Le secteur minier sénégalais entre dans une nouvelle ère de transparence et de contrôle. La Société des Mines du Sénégal (SOMISEN) a lancé un audit financier d’envergure des sociétés minières où l’État détient des participations. Cette démarche, initiée depuis juin 2024, vise à évaluer la gestion des actifs de l’État et à optimiser la rentabilité de ses parts dans ces entreprises stratégiques.

L’État sénégalais détient des parts dans 10 sociétés minières, couvrant des ressources clés comme l’or, le zircon et les phosphates. Parmi elles, on retrouve des géants comme Sabodala Gold Operations (SGO), Petowal Mining Company (PMC) et Industries Chimiques du Sénégal (ICS). La part de l’État varie de 10% à 15% mais la rentabilité de ces actions reste souvent floue, d’où l’importance de cet audit.

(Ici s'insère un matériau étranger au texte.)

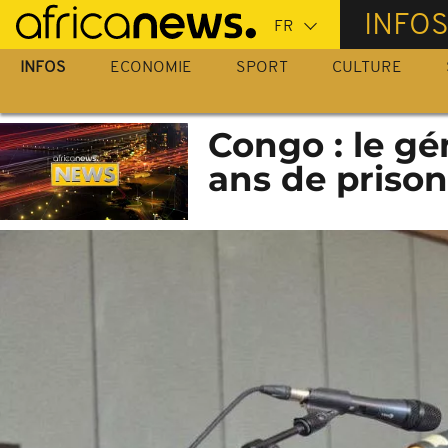
Passer
INFO
au
contenu
INFOS
ECONOMIE
SPORT
CULTURE
principal
Congo : le g
ans de prison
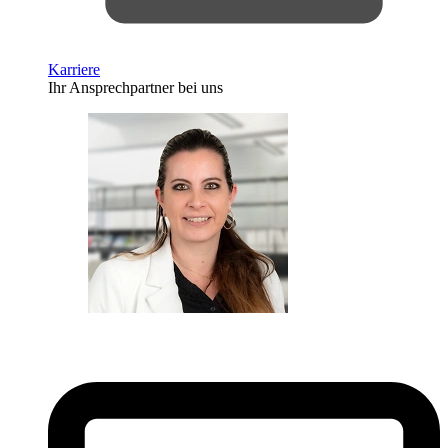
Karriere
Ihr Ansprechpartner bei uns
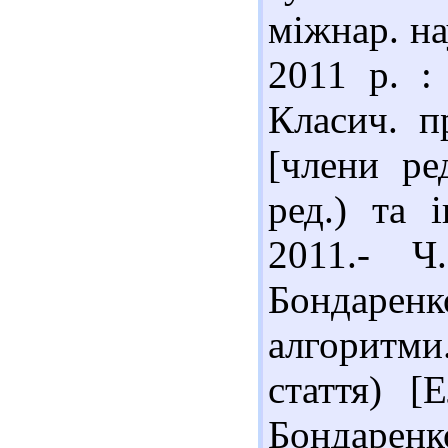
міжнар. на
2011 р. :
Класич. пр
[члени ре
ред.) та 
2011.- Ч
Бондарен
алгоритми.
стаття) [
Бондарен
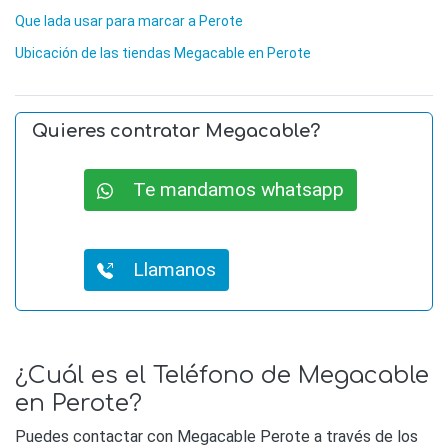
Que lada usar para marcar a Perote
Ubicación de las tiendas Megacable en Perote
Quieres contratar Megacable?
Te mandamos whatsapp
Llamanos
¿Cuál es el Teléfono de Megacable
en Perote?
Puedes contactar con Megacable Perote a través de los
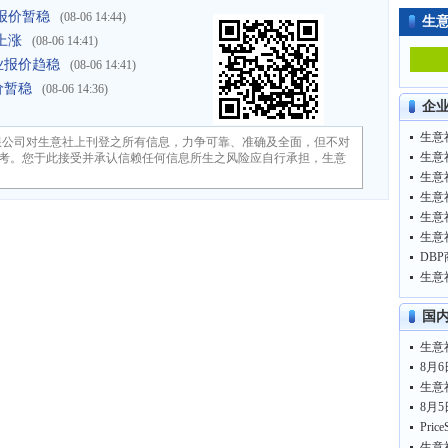
报价暂稳
(08-06 14:44)
生
上涨
(08-06 14:41)
业报价趋稳
(08-06 14:41)
价暂稳
(08-06 14:36)
企
生意
限公司对生意社上刊登之所有信息，力争可靠、准确及全面，但不对
生意
考。您于此接受并承认信赖任何信息所生之风险应自行承担，生意
生意
生意
DBP
生意
国
生意
8月6
生意
8月5
生意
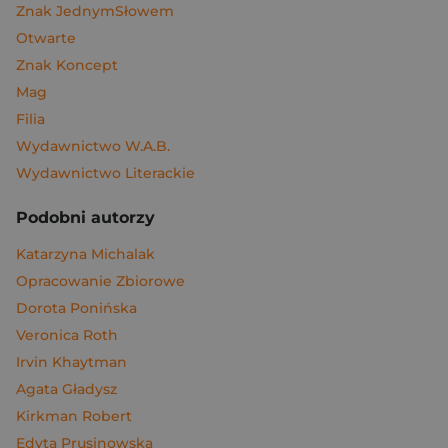
Znak JednymSłowem
Otwarte
Znak Koncept
Mag
Filia
Wydawnictwo W.A.B.
Wydawnictwo Literackie
Podobni autorzy
Katarzyna Michalak
Opracowanie Zbiorowe
Dorota Ponińska
Veronica Roth
Irvin Khaytman
Agata Gładysz
Kirkman Robert
Edyta Prusinowska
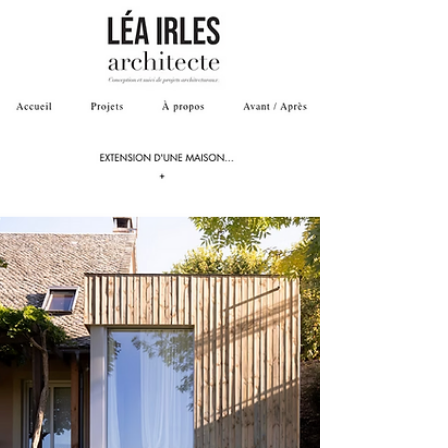
leur ambition : un site internet résolument dynamique,
moderne et profondément Premium.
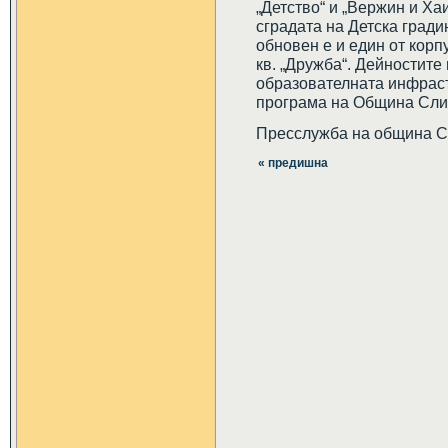
„Детство“ и „Вержин и Х
сградата на Детска гради
обновен е и един от корпу
кв. „Дружба“. Дейностите
образователната инфрастр
програма на Община Сли
Пресслужба на община 
« предишна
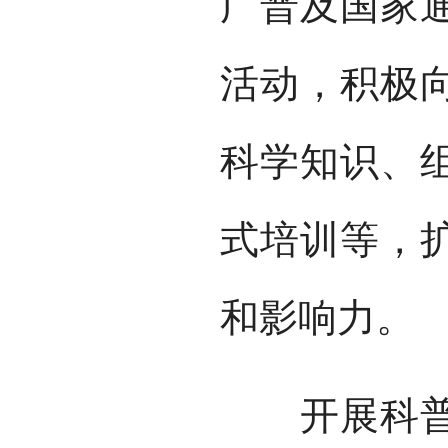
广普及国家
活动，积极
科学知识、
式培训等，
和影响力。
开展科普推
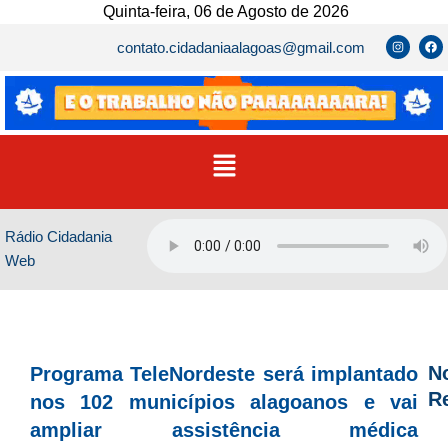
Ir
Quinta-feira, 06 de Agosto de 2026
para
I
F
contato.cidadaniaalagoas@gmail.com
n
a
o
s
c
t
e
conteúdo
a
b
g
o
r
o
a
k
m
Menu
Rádio Cidadania
Web
No
Programa TeleNordeste será implantado
R
nos 102 municípios alagoanos e vai
ampliar assistência médica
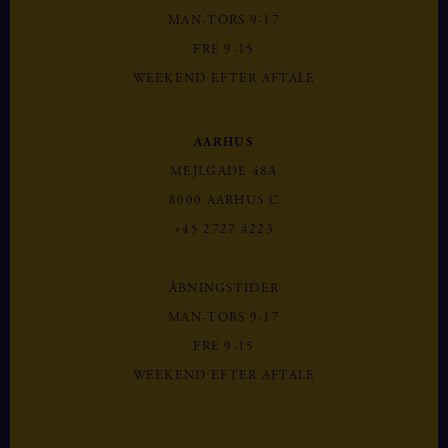
MAN-TORS 9-17
FRE 9-15
WEEKEND EFTER AFTALE
AARHUS
MEJLGADE 48A
8000 AARHUS C
+45 2727 4223
ÅBNINGSTIDER
MAN-TORS 9-17
FRE 9-15
WEEKEND EFTER AFTALE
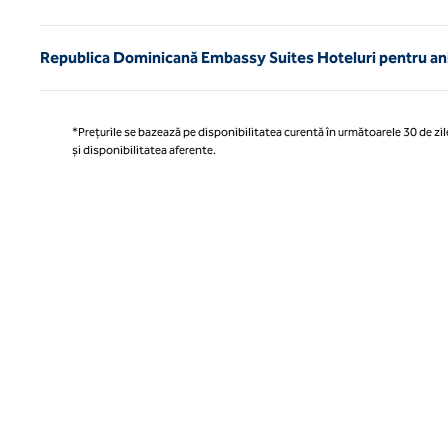
Republica Dominicană Embassy Suites Hoteluri pentru ani
*Prețurile se bazează pe disponibilitatea curentă în următoarele 30 de zile
și disponibilitatea aferente.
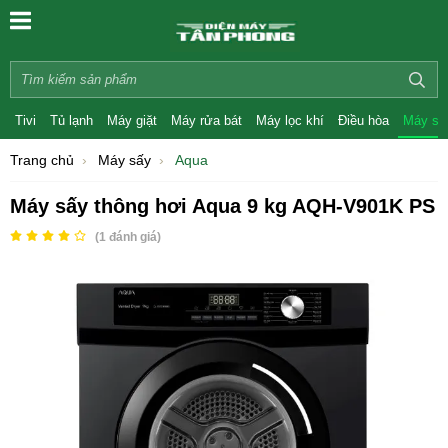
Tivi
Tủ lạnh
Máy giặt
Máy rửa bát
Máy lọc khí
Điều hòa
Máy sấ
Trang chủ
Máy sấy
Aqua
Máy sấy thông hơi Aqua 9 kg AQH-V901K PS
(
1
đánh giá)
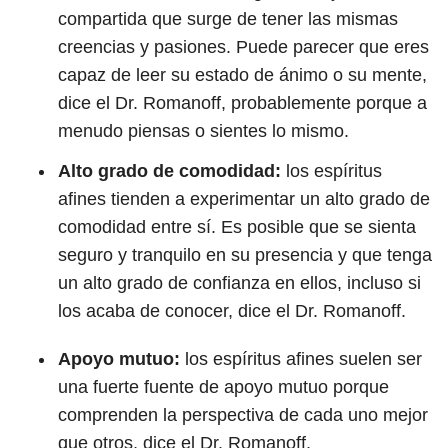
compartida que surge de tener las mismas
creencias y pasiones. Puede parecer que eres
capaz de leer su estado de ánimo o su mente,
dice el Dr. Romanoff, probablemente porque a
menudo piensas o sientes lo mismo.
Alto grado de comodidad:
los espíritus
afines tienden a experimentar un alto grado de
comodidad entre sí. Es posible que se sienta
seguro y tranquilo en su presencia y que tenga
un alto grado de confianza en ellos, incluso si
los acaba de conocer, dice el Dr. Romanoff.
Apoyo mutuo:
los espíritus afines suelen ser
una fuerte fuente de apoyo mutuo porque
comprenden la perspectiva de cada uno mejor
que otros, dice el Dr. Romanoff.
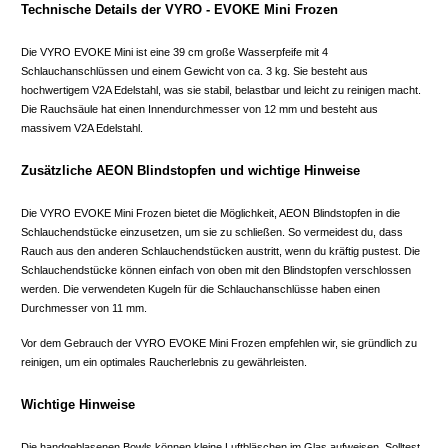
Technische Details der VYRO - EVOKE Mini Frozen
Die VYRO EVOKE Mini ist eine 39 cm große Wasserpfeife mit 4
Schlauchanschlüssen und einem Gewicht von ca. 3 kg. Sie besteht aus
hochwertigem V2A Edelstahl, was sie stabil, belastbar und leicht zu reinigen macht.
Die Rauchsäule hat einen Innendurchmesser von 12 mm und besteht aus
massivem V2A Edelstahl.
Zusätzliche AEON Blindstopfen und wichtige Hinweise
Die VYRO EVOKE Mini Frozen bietet die Möglichkeit, AEON Blindstopfen in die
Schlauchendstücke einzusetzen, um sie zu schließen. So vermeidest du, dass
Rauch aus den anderen Schlauchendstücken austritt, wenn du kräftig pustest. Die
Schlauchendstücke können einfach von oben mit den Blindstopfen verschlossen
werden. Die verwendeten Kugeln für die Schlauchanschlüsse haben einen
Durchmesser von 11 mm.
Vor dem Gebrauch der VYRO EVOKE Mini Frozen empfehlen wir, sie gründlich zu
reinigen, um ein optimales Raucherlebnis zu gewährleisten.
Wichtige Hinweise
Die handgeblasenen Bowls können kleine Luftbläschen im Glas aufweisen. Solltest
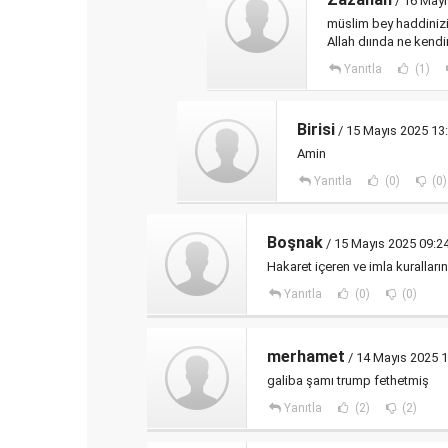
/ 16 Mayı
müslim bey haddinizi 
Allah dıında ne kendim
Yanıtla
(1)
Birisi
/ 15 Mayıs 2025 13
Amin
Yanıtla
(0)
(0)
Boşnak
/ 15 Mayıs 2025 09:2
Hakaret içeren ve imla kurallar
Yanıtla
(0)
(0)
merhamet
/ 14 Mayıs 2025 1
galiba şamı trump fethetmiş
Yanıtla
(2)
(2)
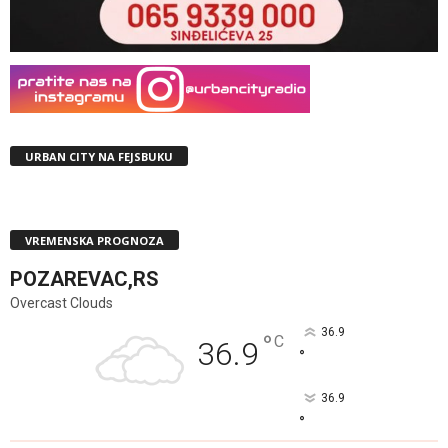
URBAN CITY NA FEJSBUKU
VREMENSKA PROGNOZA
POZAREVAC,RS
Overcast Clouds
36.9
°
C
36.9
°
36.9
°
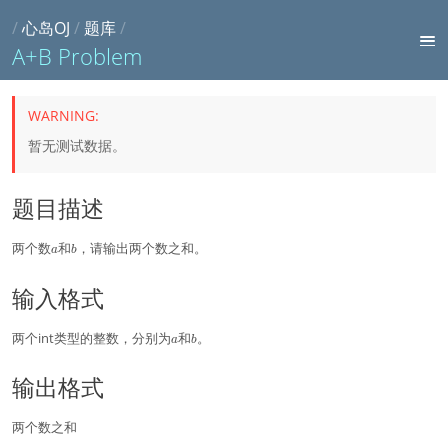
/
心岛OJ
/
题库
/
A+B Problem
暂无测试数据。
题目描述
a
b
两个数
和
，请输出两个数之和。
a
b
输入格式
a
b
两个int类型的整数，分别为
和
。
a
b
输出格式
两个数之和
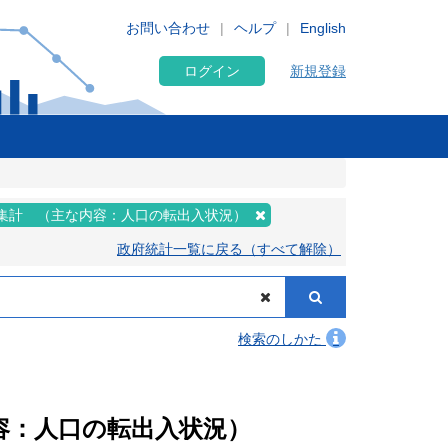
お問い合わせ
ヘルプ
English
ログイン
新規登録
集計 （主な内容：人口の転出入状況）
政府統計一覧に戻る（すべて解除）
検索のしかた
内容：人口の転出入状況）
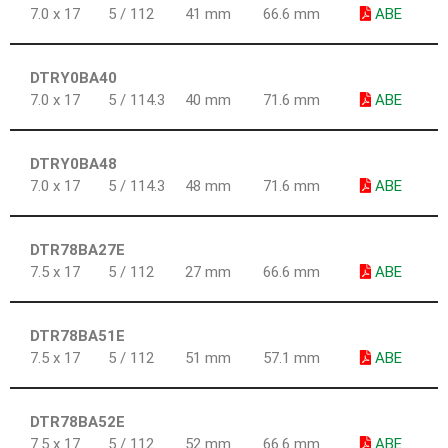
7.0 x 17
5 / 112
41 mm
66.6 mm
ABE
DTRY0BA40
7.0 x 17
5 / 114.3
40 mm
71.6 mm
ABE
DTRY0BA48
7.0 x 17
5 / 114.3
48 mm
71.6 mm
ABE
DTR78BA27E
7.5 x 17
5 / 112
27 mm
66.6 mm
ABE
DTR78BA51E
7.5 x 17
5 / 112
51 mm
57.1 mm
ABE
DTR78BA52E
7.5 x 17
5 / 112
52 mm
66.6 mm
ABE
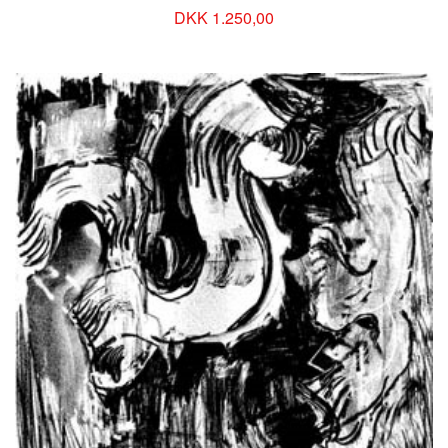
DKK 1.250,00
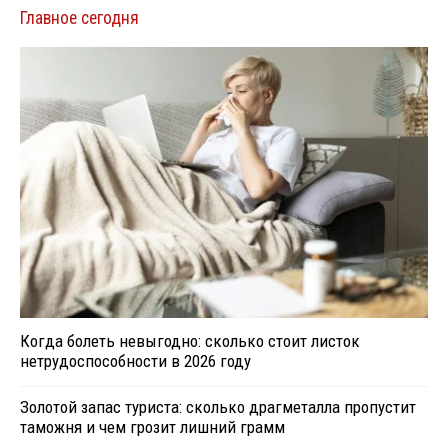
Главное сегодня
Когда болеть невыгодно: сколько стоит листок
нетрудоспособности в 2026 году
Золотой запас туриста: сколько драгметалла пропустит
таможня и чем грозит лишний грамм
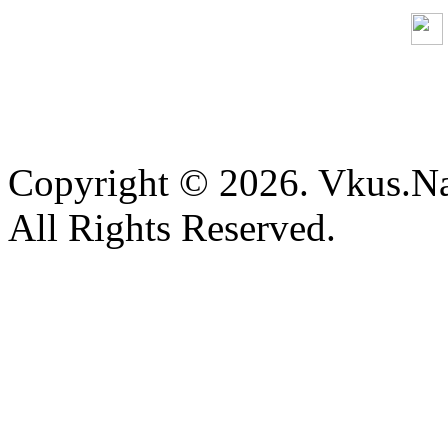
Copyright © 2026. Vkus.N
All Rights Reserved.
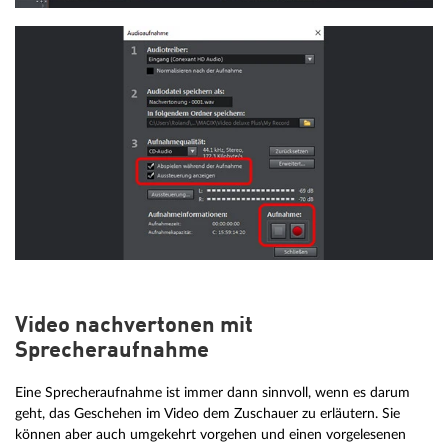
Video nachvertonen mit
Sprecheraufnahme
Eine Sprecheraufnahme ist immer dann sinnvoll, wenn es darum
geht, das Geschehen im Video dem Zuschauer zu erläutern. Sie
können aber auch umgekehrt vorgehen und einen vorgelesenen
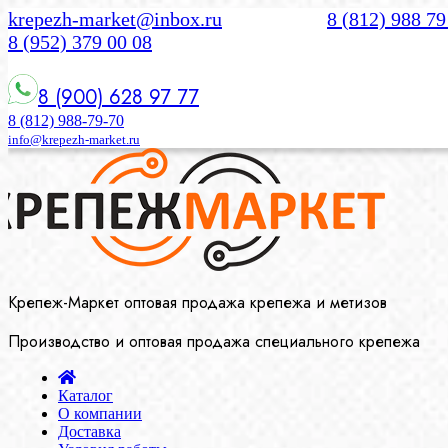
krepezh-market@inbox.ru
8 (812) 988 79
8 (952) 379 00 08
8 (900) 628 97 77
8 (812) 988-79-70
info@krepezh-market.ru
Крепеж-Маркет оптовая продажа крепежа и метизов
Производство и оптовая продажа специального крепежа
Каталог
О компании
Доставка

Cet audit intervient dans un contexte de recherche d’efficacité dans la gestion des ressources naturelles. L’or, les phosphates et le zircon sont des ressources critiques pour l’économie sénégalaise et leur exploitation soulève des questions de redevabilité et de transparence. L’objectif de l’État est de mieux évaluer la valeur de ses participations et de garantir un juste retour sur investissement.

Cependant, des défis majeurs subsistent. Le contrôle de la production, la fiabilité des données financières fournies par les sociétés minières et la transparence des mécanismes de répartition des bénéfices sont des points cruciaux. L’État doit renforcer sa capacité de contrôle pour éviter des pertes de revenus.

Cet audit financier peut marquer un tournant décisif dans la gestion des ressources minières du Sénégal. Il permettra non seulement de mieux valoriser les parts de l’État, mais aussi de renégocier les conditions d’exploitation si nécessaire. De plus, il offre l’occasion d’imposer une plus grande transparence aux opérateurs miniers, au bénéfice du Trésor public et des populations locales.

Avec ce contrôle rigoureux, le Sénégal affiche sa volonté de reprendre le contrôle de ses richesses minières de maximiser ses revenus et de renforcer la gouvernance du secteur extractif. Une démarche qui, si elle est menée à terme, pourrait redéfinir les règles du jeu dans l’industrie minière nationale.